[425] Niels Heinrich glitt von der Tischkante und fing an, durch die ganze Länge des Saals auf und ab zu gehen. Der Blick Christians folgte ihm unablässig.
Er habe mal ein Buch gelesen, sagte er, eine Geschichte von einem französischen Grafen, der habe ein unschuldiges Bauernmädchen umgebracht, habe ihr das Herz aus der Brust geschnitten, es gekocht und verspeist. Dadurch habe er die Fähigkeit erlangt, sich unsichtbar zu machen. Ob Christian glaube, daß an der Geschichte was dran sei?

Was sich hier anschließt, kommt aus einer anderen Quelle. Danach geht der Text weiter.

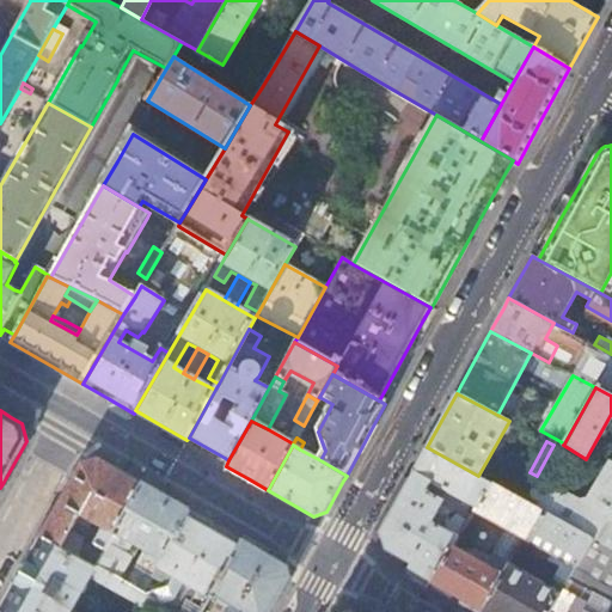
[(427,447),(414,471),(433,482),(477,506),(491,483),(478,476),(427,447)]
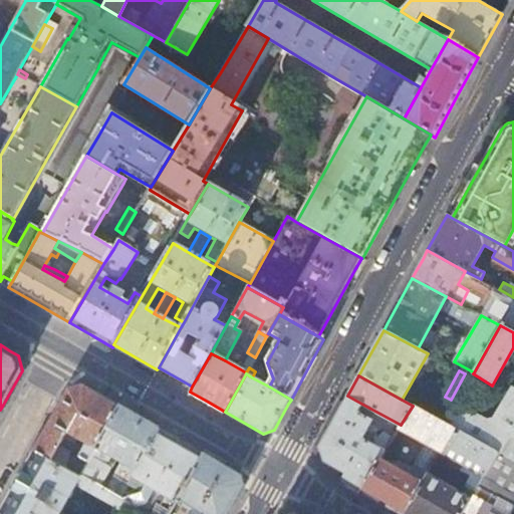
[(47,428),(34,451),(52,461),(61,446),(67,434),(86,445),(80,457),(72,452),(66,469),(79,477),(81,474),(119,407),(100,396),(82,386),(68,390),(47,428)]
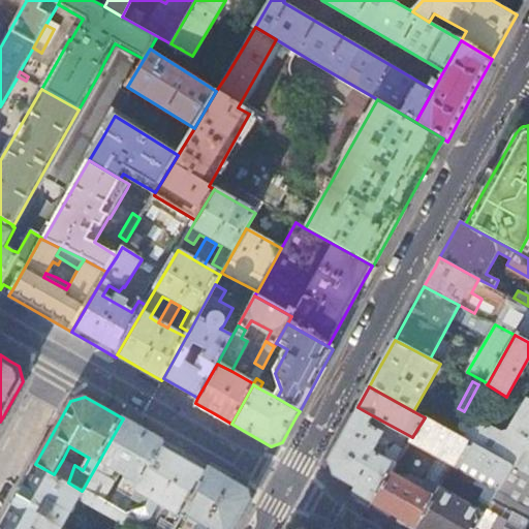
[(460,431),(458,435),(469,441),(512,464),(514,465),(528,439),(528,400),(509,434),(502,435),(463,413),(460,424),(460,431)]
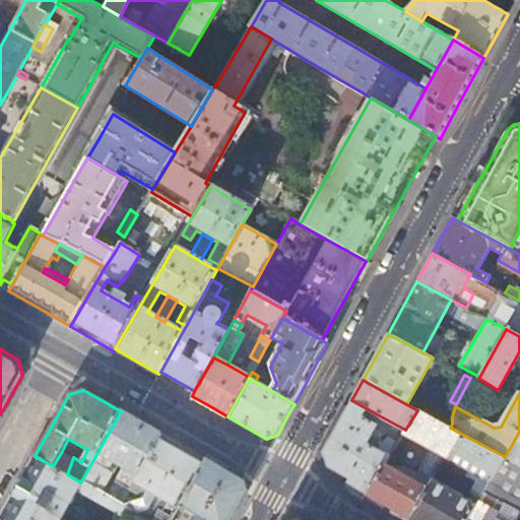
[(368,409),(351,400),(323,452),(327,467),(346,477),(348,479),(345,483),(368,496),(389,459),(390,457),(373,447),(368,445),(379,425),(364,416),(368,409)]
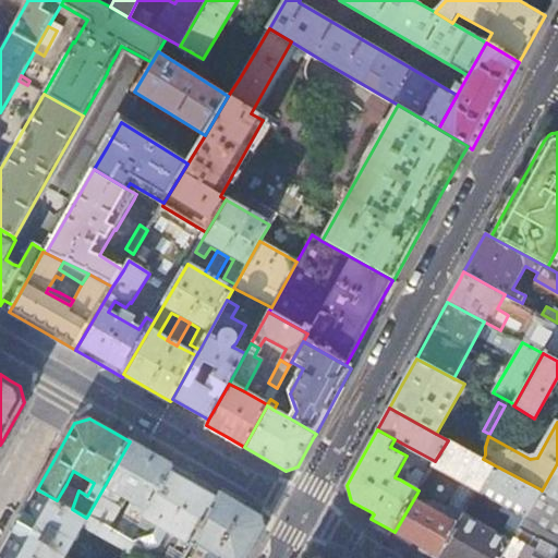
[(483,459),(448,440),(435,461),(433,465),(462,482),(480,490),(495,465),(483,459)]
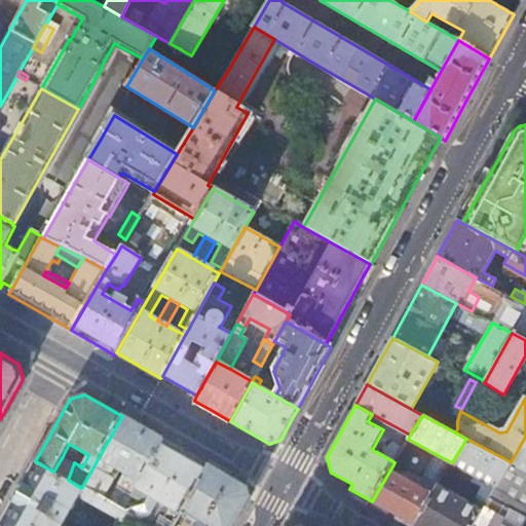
[(135,489),(162,439),(146,429),(122,416),(83,485),(125,509),(136,489),(135,489)]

Nein, er glaube es nicht, antwortete Christian.
Er seinerseits glaube ja auch nicht daran, aber daß in der Unschuld der Jungfrauen ein Zauber stecke, könne man doch nicht ableugnen. Vielleicht seien es verborgene Kräfte, die sie einem mitteilen. Es scheine sich ihm so zu verhalten, daß in den Schuldigen ein Trieb nach der Unschuld sei. Der Gedanke, welcher der Geschichte zugrunde läge, scheine ihm darauf hinauszulaufen, daß die Unschuld verborgene Kräfte verleihe. Ob er das leugne?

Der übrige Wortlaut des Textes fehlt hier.